Our pay: $1/hour, tackling events like the 5,000-person Humble Oil (pronounced 'umble in Texan, now ExxonMobil) Christmas party. Fifty of us banquet waiters each served one hundred guests. We had to set up the grotesquely decorated banquet room, a bizarre alloy of Victorian frightful and bawdy-house modern, entirely appropriate to the hotel itself, serve the meal and drinks, then clean up. This was all done over a ten-hour period, running like dervishes until the feet were in agony. Hotel gratuity, based on the bill, and tips from the kindness of strangers, were extra.

The gratuity? Funny you should ask. The split: the (absent) Maitre d' took 60%, or $3,000, the Captain of the Waiters took 30%, or $1,500; we fifty waiters split the remaining 10%, or $10 each. Today, even at the miserable minimum wage, those amounts are at least ten times higher. Years later, laws were passed to level the playing field slightly for banquet staff vs. management but we considered ourselves lucky to have work of any kind. Or pay. These days, obscenely rewarded management is normal and most other employees are still starving.

Tips were another interesting phenomenon. First, the banquet-waiter's uniform, to approximate size: a white dress shirt with black clip-on bow tie, red jacket and black trousers, pocketless by design. Tips, if any-rubber-chicken diners are generally niggardly with largesse-had to be pooled for subsequent distribution to all of us at the end of the evening. The money thus derived augmented trivially the $20 ($10 pay, $10 gratuity) for ten hours relentless labour. Say, $1 per waiter, maybe, on a good night. I never saw more than $2 from any event, and I worked regularly, but I suspected that some of my fellow banquet waiters were gaming the system.
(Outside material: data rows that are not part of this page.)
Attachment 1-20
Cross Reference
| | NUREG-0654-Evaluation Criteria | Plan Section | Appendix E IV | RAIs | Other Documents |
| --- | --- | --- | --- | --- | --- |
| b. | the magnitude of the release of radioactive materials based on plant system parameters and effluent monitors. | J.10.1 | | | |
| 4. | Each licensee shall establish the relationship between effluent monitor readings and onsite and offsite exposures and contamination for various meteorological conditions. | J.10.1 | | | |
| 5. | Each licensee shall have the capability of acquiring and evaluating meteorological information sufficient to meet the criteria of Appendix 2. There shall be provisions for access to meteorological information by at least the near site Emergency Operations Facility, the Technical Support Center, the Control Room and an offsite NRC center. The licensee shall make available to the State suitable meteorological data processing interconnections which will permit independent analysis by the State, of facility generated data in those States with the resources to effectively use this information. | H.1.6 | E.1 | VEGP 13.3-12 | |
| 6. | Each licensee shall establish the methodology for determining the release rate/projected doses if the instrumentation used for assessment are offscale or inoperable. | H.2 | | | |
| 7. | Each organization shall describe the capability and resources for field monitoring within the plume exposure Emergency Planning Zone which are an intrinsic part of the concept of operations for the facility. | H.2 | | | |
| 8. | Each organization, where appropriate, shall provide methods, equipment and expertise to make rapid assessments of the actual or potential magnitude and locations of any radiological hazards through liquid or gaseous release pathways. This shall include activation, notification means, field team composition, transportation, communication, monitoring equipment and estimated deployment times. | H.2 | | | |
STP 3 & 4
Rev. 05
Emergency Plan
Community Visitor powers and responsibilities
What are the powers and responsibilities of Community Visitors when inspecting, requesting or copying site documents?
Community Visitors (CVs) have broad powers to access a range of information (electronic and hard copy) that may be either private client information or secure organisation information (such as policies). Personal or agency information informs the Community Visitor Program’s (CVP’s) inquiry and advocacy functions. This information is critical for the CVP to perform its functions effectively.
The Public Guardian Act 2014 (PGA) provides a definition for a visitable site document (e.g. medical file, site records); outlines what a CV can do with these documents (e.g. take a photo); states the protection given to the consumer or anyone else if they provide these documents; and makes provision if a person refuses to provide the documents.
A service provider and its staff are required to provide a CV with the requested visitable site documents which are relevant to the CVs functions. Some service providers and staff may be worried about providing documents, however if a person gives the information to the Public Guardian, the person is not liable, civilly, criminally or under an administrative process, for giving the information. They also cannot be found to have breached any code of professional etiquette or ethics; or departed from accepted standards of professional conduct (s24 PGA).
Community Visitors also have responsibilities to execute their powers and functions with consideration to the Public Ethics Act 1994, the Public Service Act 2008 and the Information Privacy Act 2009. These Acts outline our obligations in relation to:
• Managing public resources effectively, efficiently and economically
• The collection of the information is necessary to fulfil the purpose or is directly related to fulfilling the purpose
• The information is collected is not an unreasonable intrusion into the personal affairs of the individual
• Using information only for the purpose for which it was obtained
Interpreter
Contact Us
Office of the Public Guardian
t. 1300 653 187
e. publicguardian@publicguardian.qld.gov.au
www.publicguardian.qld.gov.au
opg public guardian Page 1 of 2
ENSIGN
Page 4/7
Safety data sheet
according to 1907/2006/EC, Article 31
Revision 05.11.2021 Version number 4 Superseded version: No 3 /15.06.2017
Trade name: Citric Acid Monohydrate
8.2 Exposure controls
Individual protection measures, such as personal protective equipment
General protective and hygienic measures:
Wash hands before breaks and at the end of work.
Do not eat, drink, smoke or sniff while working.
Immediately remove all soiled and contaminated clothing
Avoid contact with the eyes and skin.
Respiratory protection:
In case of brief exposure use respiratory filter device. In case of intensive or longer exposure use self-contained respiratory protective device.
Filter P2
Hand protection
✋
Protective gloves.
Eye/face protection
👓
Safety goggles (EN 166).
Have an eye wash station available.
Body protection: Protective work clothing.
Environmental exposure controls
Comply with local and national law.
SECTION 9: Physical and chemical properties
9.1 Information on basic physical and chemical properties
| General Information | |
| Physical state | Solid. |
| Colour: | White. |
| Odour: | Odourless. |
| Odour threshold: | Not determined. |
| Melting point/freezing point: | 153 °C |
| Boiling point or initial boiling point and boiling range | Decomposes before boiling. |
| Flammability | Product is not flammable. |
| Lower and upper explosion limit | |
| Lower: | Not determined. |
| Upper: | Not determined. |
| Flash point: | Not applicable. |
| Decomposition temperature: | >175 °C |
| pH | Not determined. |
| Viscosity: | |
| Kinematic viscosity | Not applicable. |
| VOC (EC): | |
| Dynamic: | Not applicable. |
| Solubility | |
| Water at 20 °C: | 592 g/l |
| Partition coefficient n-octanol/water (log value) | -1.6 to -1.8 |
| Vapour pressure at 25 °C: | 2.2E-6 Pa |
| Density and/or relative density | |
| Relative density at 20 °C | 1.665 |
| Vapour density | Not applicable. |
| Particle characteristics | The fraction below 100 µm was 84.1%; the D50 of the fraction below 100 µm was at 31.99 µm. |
In the rubber-chicken mêlée one had to speak to guests occasionally. One-a robust, well-lubricated Texas oilman with wife and/or girlfriend-noted my English accent.

"Whar you from, boy?" he bellowed over the din.

"England, sir." Wasn't it obvious? I am blessed or cursed with an accent you could, perhaps should, cut with a knife, though I always insist that it is others who have the accents, not I.

"Aw hey-ull. It's an itty-bitty place, innit?" His accent was just as distinctive, to me.

I gave him the dimensions of the small island of my birth. He laughed uproariously. "Shee-yut," he exclaimed (Texans have such a way with words), "Ah figger we c'd git England into Texas fahve tahms."

"I imagine you could, sir," I responded, "and think what an improvement it might be."

"I lak you, boy," he said, slipping me an almost unimaginable sum: a $20 bill.

I did not intend to share my new-found riches. The only place to hide the banknote: the instep of my loafer. This had to be done carefully. I was now, myself, playing the system. The penalty for being observed was severe. One might leave later, all innocence, to find that a defrauded peer or two had observed the dastardly deed of hiding funds supposed to be shared and would be waiting at the hotel exit with a blade to create thirty-stitch openings in the face or in even more painful parts of the body. Then they took the money. Such things happened. We all knew.